Officials of the Morton Salt Company and the union have been locking horns since 2002 over what Mr. Ferguson called the company’s failure to comply with a number of terms outlined in its industrial agreement with the union.

According to Mr. Ferguson, after fighting verbally for years without any resolution, it is now time for the union to take action.

“As far back as 2002, they negotiated an agreement which indicated that they were entitled to an increase [in salary],” charged Mr. Ferguson, who has also served as mediator and attorney for the union in the ongoing dispute.

“The workers have also been mistreated. Things like compassionate days where they are entitled to receive five days have been reduced to three, the correct vacation pay pursuant with the Employment Act and generally the respectability of the officers and the general terms of the agreement [are also concerns].”

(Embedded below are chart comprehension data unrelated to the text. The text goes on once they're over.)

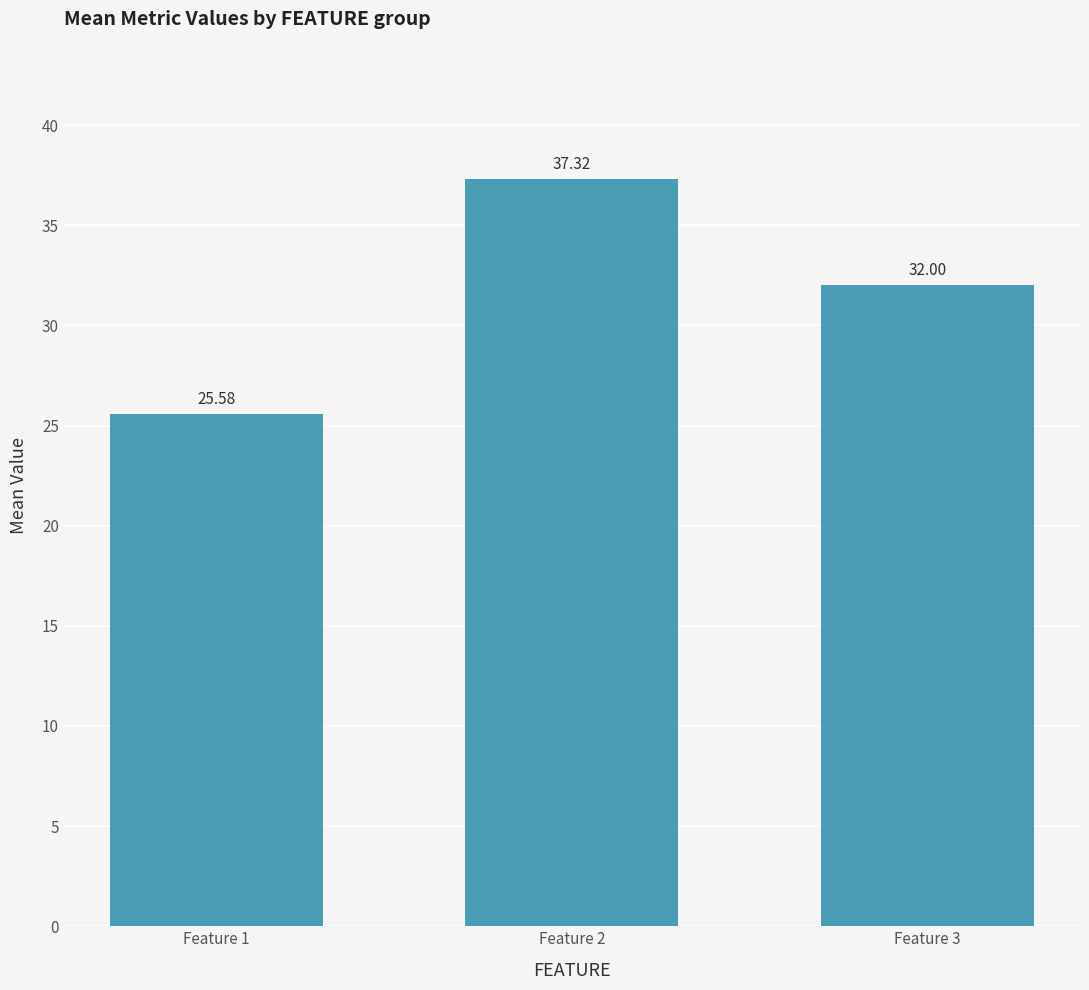

Rank the categories by value from highest to lowest.

Feature 2, Feature 3, Feature 1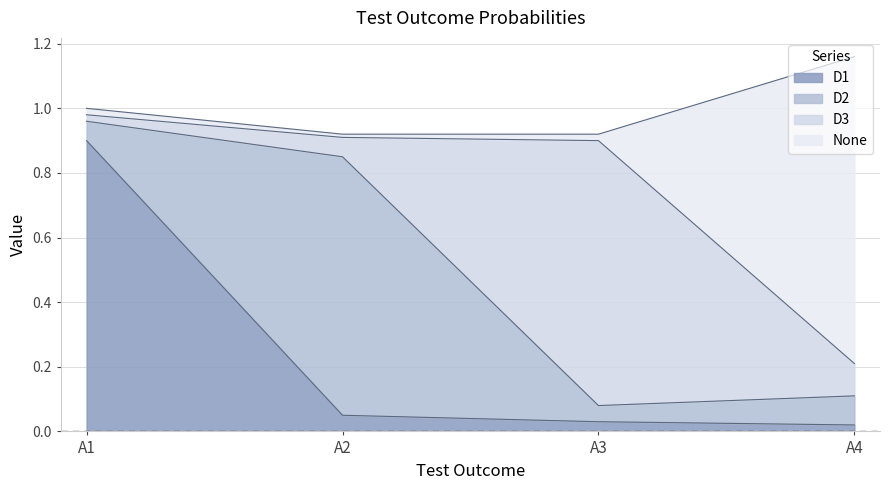

What are all the series names shown in the legend?

D1, D2, D3, None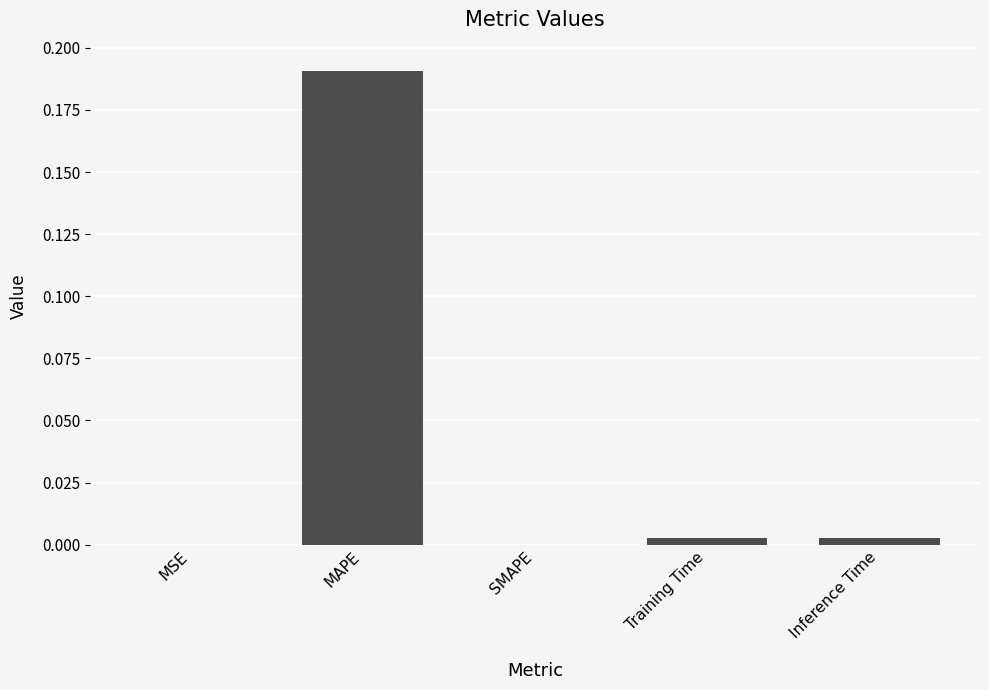

Which label corresponds to the largest value in the chart?

MAPE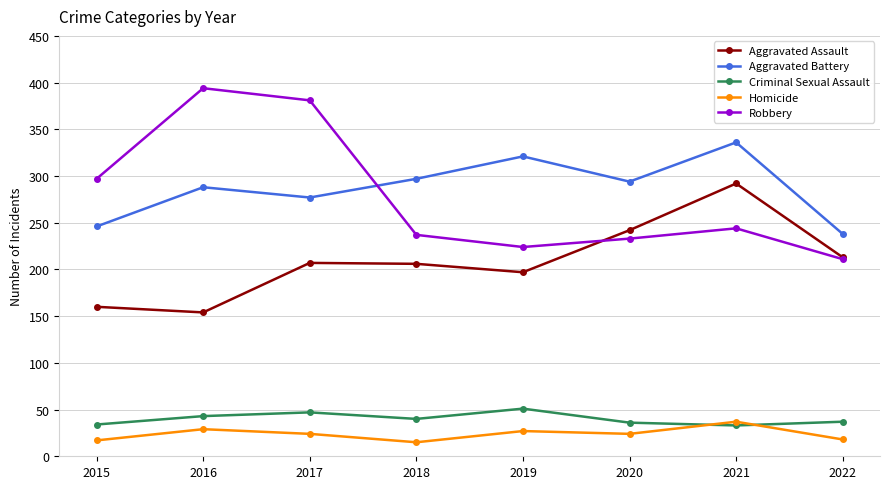

Which category has the highest value across all series?

2016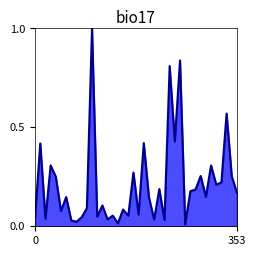

Count the number of categories in the chart.

40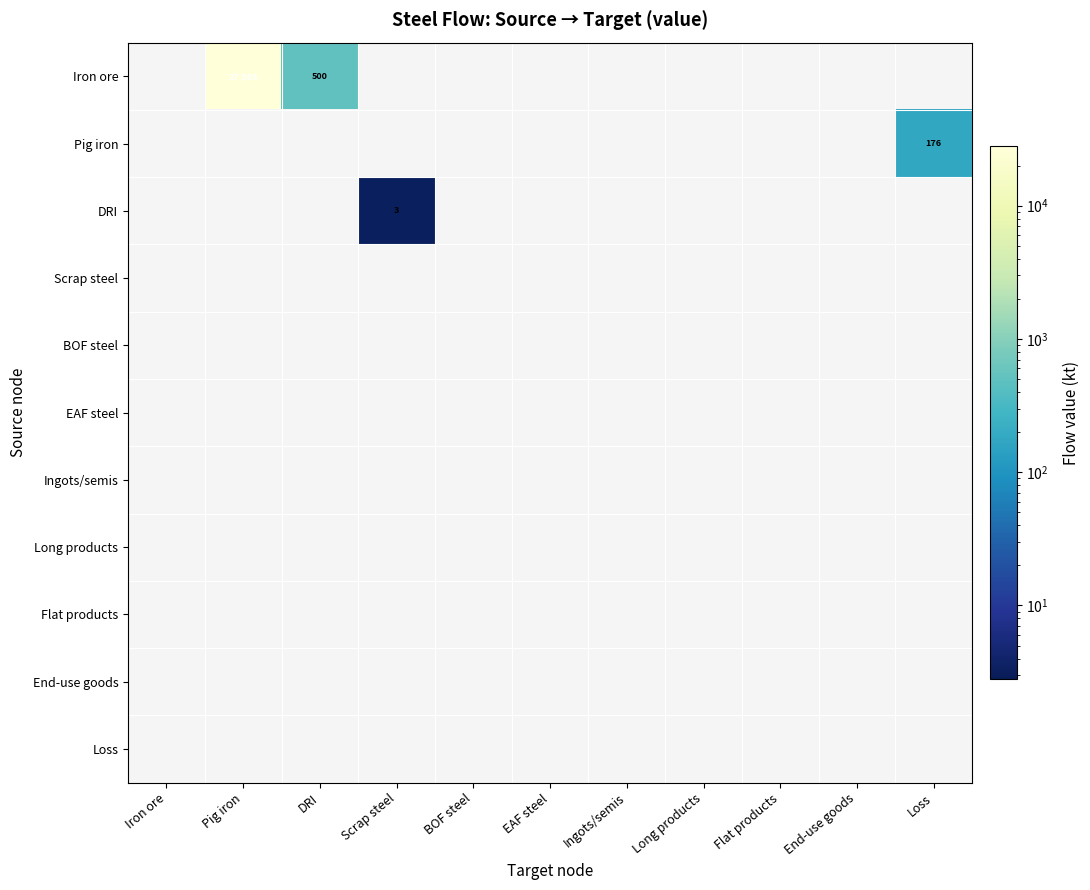

Which series has the largest total across all categories?

Iron ore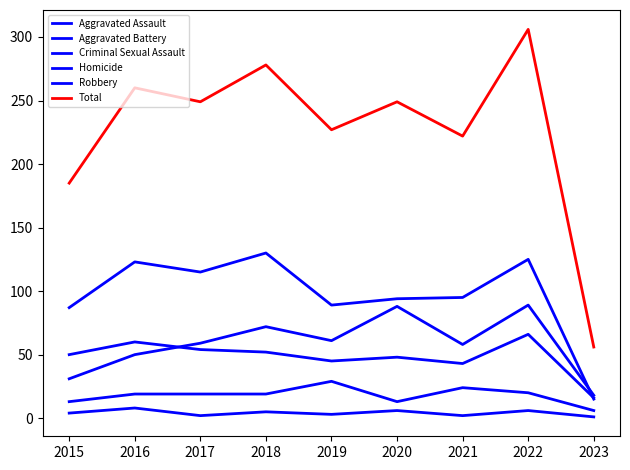

Does the chart have visible grid lines?

No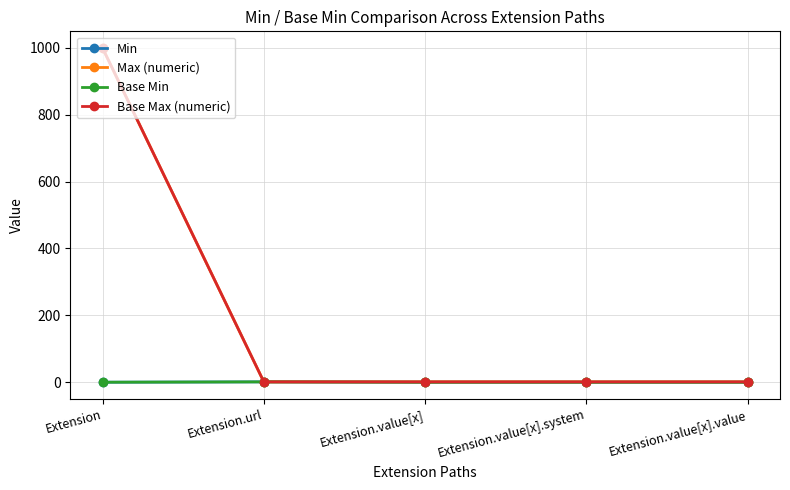

What is the label of the 2nd point from the left?

Extension.url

Union officials also claimed that the company hired 50 part-time workers for the purposes of undermining the effectiveness of the bargaining unit and to frustrate the lawful industrial action plan by the union.

“Once the strike vote is taken and certified by the Ministry, it is simply a question of timing as to when the action will be taken,” Mr. Ferguson said earlier in the day.

“But we are now legalizing our actions in the furtherance of this trade dispute-A date and a time will be set when the maximum result can be achieved by the union and there will be a total work stoppage.”

Before the results came in, Managing Director of Morton Bahamas Limited Glenn Bannister said the strike vote left company officials “terribly surprised and confounded”.

“We signed an industrial agreement with the union and all of the benefits – 100 percent – that we agreed to accept have been given to employees. There are no matters outstanding that we know of that require a strike or strike vote,” Mr. Bannister told the Journal.

“Up to now, we have been working with the union. If there were any concerns, they would send us something that needed to be corrected. We have been having very good relations, so I am very surprised about what we are hearing.”

Mr. Bannister said the company’s officials at the head office in Chicago, Illinois have already been notified about the strike vote

Morton Salt Bahamas is the main employer in Inagua. Consequently mass industrial action at the Inagua plant could cripple the company, bringing its day-to-day operations to a virtual standstill.

But according to Mr. Bannister, the company will do what it has to, to keep operations going.

“We would continue to harvest and load salt and the employees who are here would come to work because there are no reasons at all for employees to strike and I think they know and understand this,” Mr. Bannister added.

Mr. Ferguson, meanwhile, said industrial action is always a last resort and the union is hoping that all outstanding issues will be amicably resolved to begin a new chapter in the “good relations at Morton Salt”.